En 1996, Jacques Villeneuve a réalisé un dépassement sensationnel contre Michael Schumacher par l’extérieur à Estoril – Comment son expérience en IndyCar l’a aidé.
Jacques Villeneuve donne un aperçu détaillé de l’un des dépassements les plus célèbres de l’histoire de la Formule 1. Lors du Grand Prix du Portugal 1996 à Estoril, le Canadien a pris Michael Schumacher par l’extérieur dans le dernier virage – un exploit que Villeneuve avait minutieusement planifié et qui serait sans doute devenu le moment le plus légendaire à ce jour s’il n’y avait pas eu la finale de Jerez en 1997.
Le pilote Williams s’est servi de l’expérience acquise lors de son passage dans la série IndyCar. Le virage avant la ligne droite de départ-arrivée lui rappelait, par sa légère surélévation, un ovale comme le Nazareth Speedway. « En IndyCar Series, on y double à l’extérieur à cause du banking », explique Villeneuve dans le podcast F1 Beyond The Grid.
Il avait annoncé ce plan à son équipe tout l’hiver, mais s’était heurté au scepticisme de son ingénieur Jock Clear : « Il nous a dit : “Dis-nous dans quel tour, pour que nous venions avec la cuillère pour ramasser les débris”. C’était le coup de pouce supplémentaire dont j’avais besoin. »
Le moment de la surprise
La décision a été prise lorsque les deux pilotes se sont retrouvés sur un dépassement. « Michael a enlevé un peu de gaz pour se faire un peu de place. C’était mon moment », a déclaré Villeneuve. Tandis que Schumacher se cabrait, le Canadien est resté à fond sur l’accélérateur et a dépassé la Ferrari par l’extérieur.

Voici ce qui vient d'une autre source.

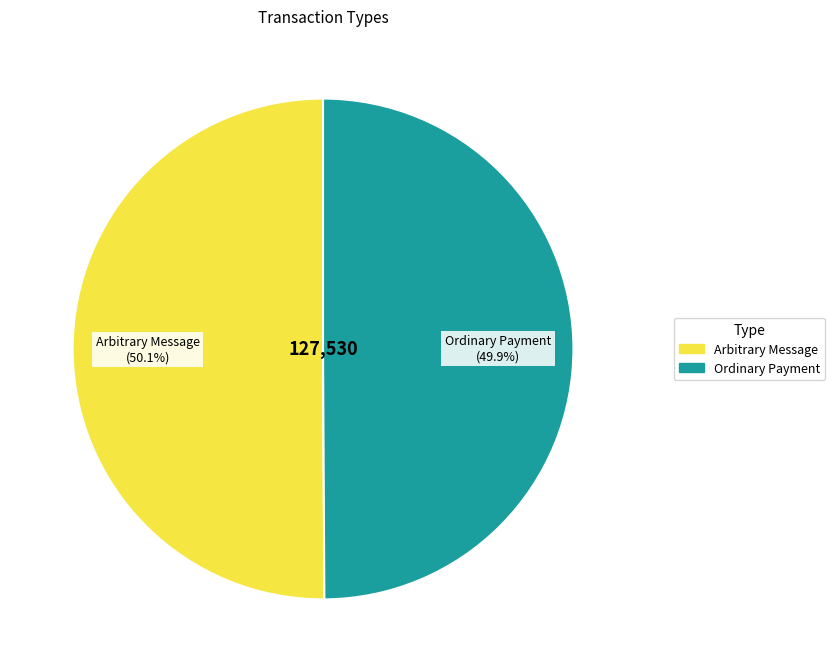

What portion of the pie excludes Arbitrary Message?

49.9%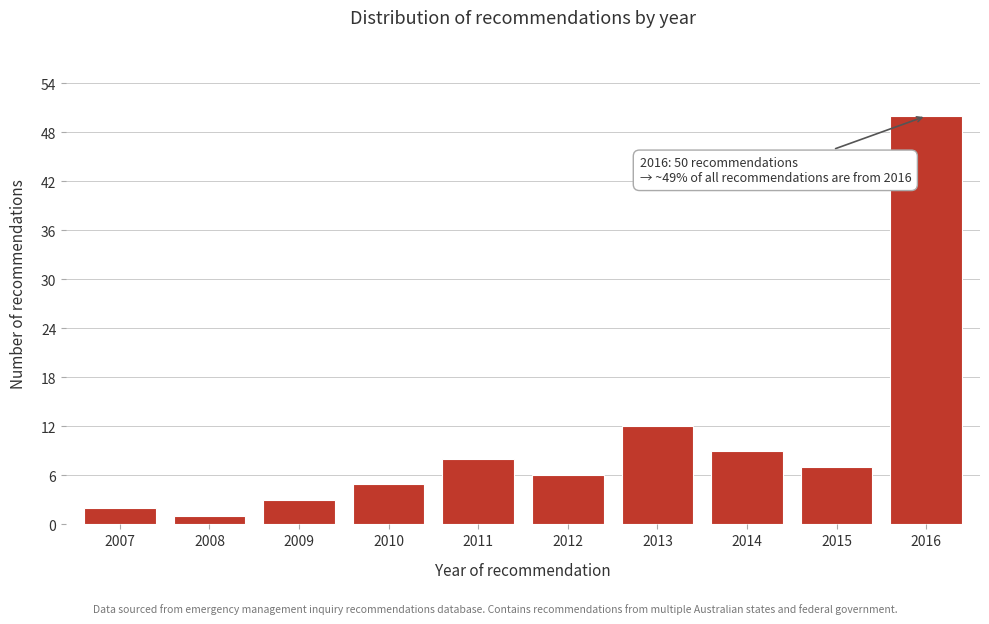

Reading left to right, extract all data points from this chart.

2	1	3	5	8	6	12	9	7	50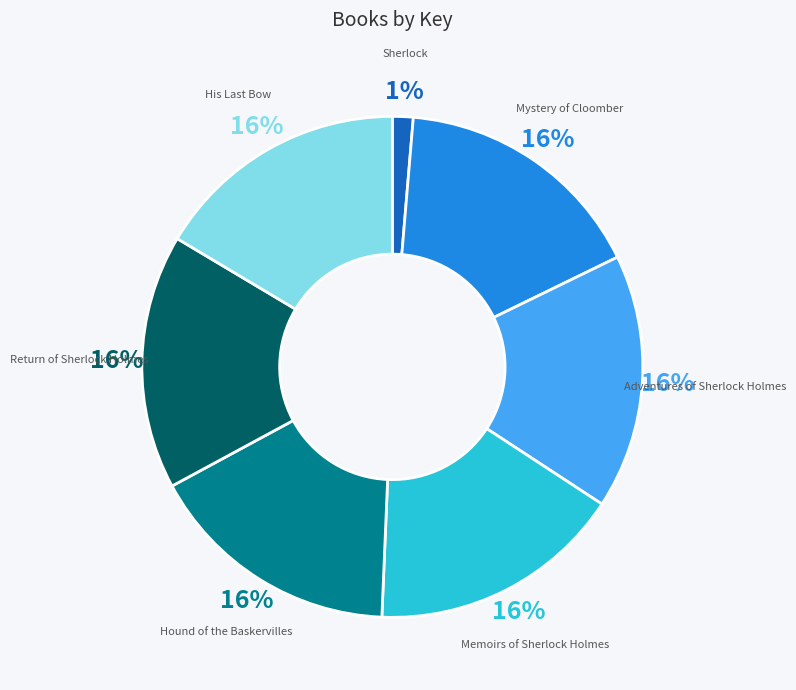

What is the smallest slice in the pie chart?

Sherlock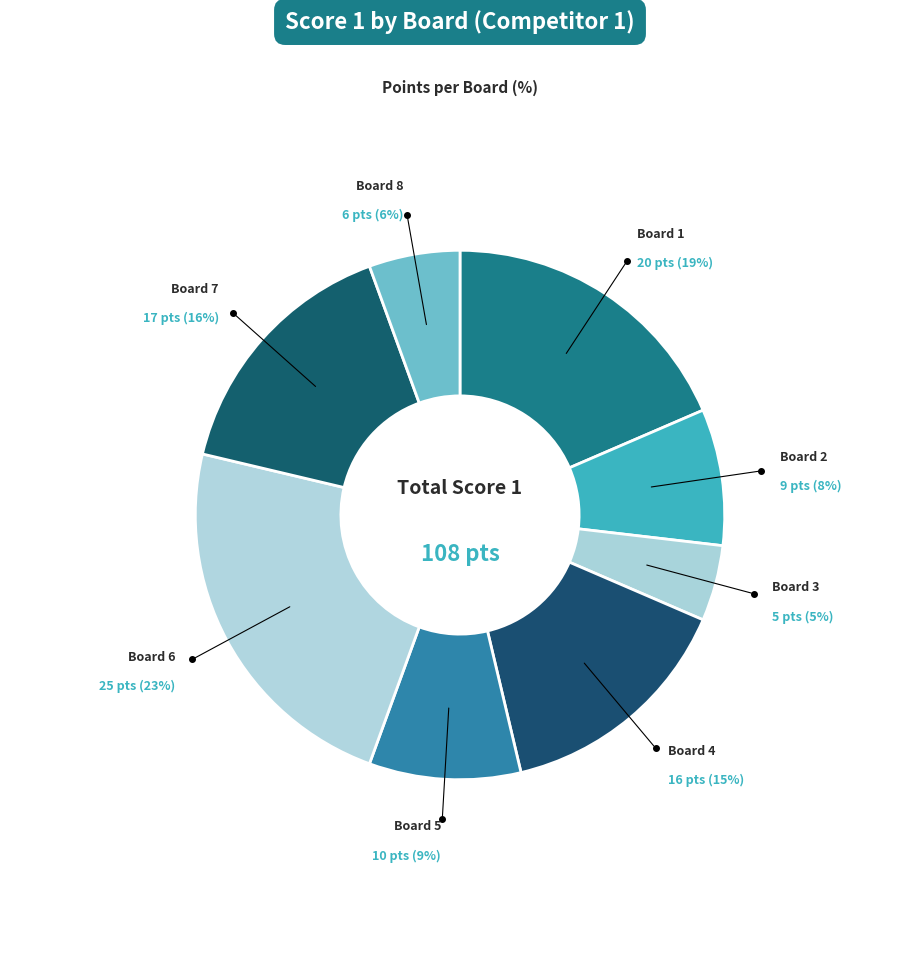

How many segments does this pie chart have?

8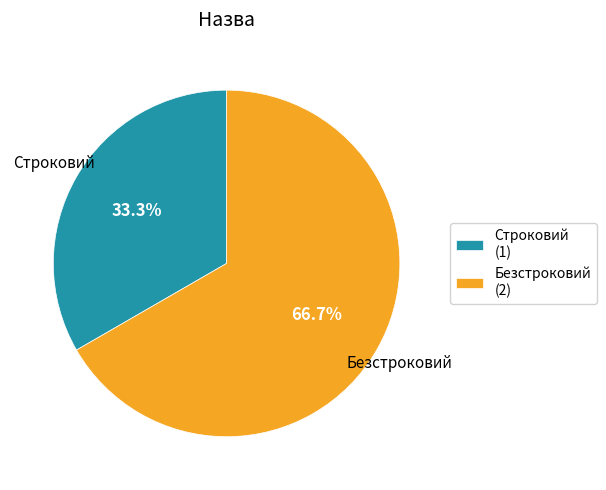

How much of the chart is everything except Строковий?

66.7%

« Je me suis dit : je vais juste passer par l’extérieur et le surprendre. Et c’était la seule façon de dépasser Michael : en le surprenant. »
Longtemps, il n’existait qu’une perspective embarquée de la scène, qui ne permettait pas de saisir l’ampleur de la manœuvre. Ce n’est que des années plus tard que des images extérieures sont apparues et ont permis, selon Villeneuve, de mettre le moment en perspective.
La psychologie derrière le duel
Pour lui, c’était l’occasion de faire la différence : « Je voulais faire des choses que je savais que les autres ne feraient pas. J’ai retenu cela du ski – je saute de cette falaise et pas toi. »
Le fait que cette manœuvre ait été réussie précisément contre Schumacher a revêtu une importance particulière pour Villeneuve. Il avait remarqué très tôt que le combat avec l’Allemand nécessitait une approche différente de celle du reste du peloton. « Il savait que je n’en avais rien à faire. Je n’étais ni impressionné ni effrayé par lui – et il n’en avait pas l’habitude », analyse rétrospectivement le champion du monde 1997.
Malgré les duels intenses sur la piste, les deux pilotes d’exception n’ont guère eu de contacts en privé. Villeneuve attribue cela aussi à la constellation particulière de fans en Italie, où son nom avait encore un poids énorme en raison de l’histoire de Ferrari de son père Gilles Villeneuve.
« En Italie, il y avait des fans qui étaient pour lui et Ferrari, et des fans qui étaient aussi pour moi, et cela a un peu déséquilibré la balance », dit-il à propos de cette constellation.